Tips for specific subjects

VS Code users

Problem: Strange TypeScript errors that are only visible in VS Code but the project compiles normally

Solution: Tell VS Code to use the workspace version of TypeScript instead of an built-in version more info

URI Schemes on linux

Can only be tested in builds that have a desktop file. The simplest way to do this is to install the appimage generated by pnpm electron-builder --linux AppImage. (Installing with AppImageLauncher)

pnpm cli shell completion

bash:

pnpm completion bash > ~/completion-for-pnpm.bash
echo 'source ~/completion-for-pnpm.bash' >> ~/.bashrc

zsh:

pnpm completion zsh > ~/completion-for-pnpm.zsh
echo 'source ~/completion-for-pnpm.zsh' >> ~/.zshrc

see also: https://pnpm.io/completion

Disable code signing on packaging for macOS

Sometimes you want to package the app for macOS for testing, but don't have the required certificates for signing it.
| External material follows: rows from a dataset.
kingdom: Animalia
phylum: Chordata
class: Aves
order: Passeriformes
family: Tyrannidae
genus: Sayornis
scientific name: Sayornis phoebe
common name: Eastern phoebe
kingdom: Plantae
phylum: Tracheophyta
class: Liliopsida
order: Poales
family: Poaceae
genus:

You can set the following environment variable to skip code signing:

export CSC_IDENTITY_AUTO_DISCOVERY=false

Useful Links :

Docs about macOS sandbox permissions:

JSONRPC debug tricks:

If you want to debug how many jsonrpc calls were made you can run exp.printCallCounterResult() in the devConsole when you have debug logging enabled. This can be useful if you want to test your debouncing logic or compare a branch against another branch, to see if your changes reduced overall jsonrpc calls.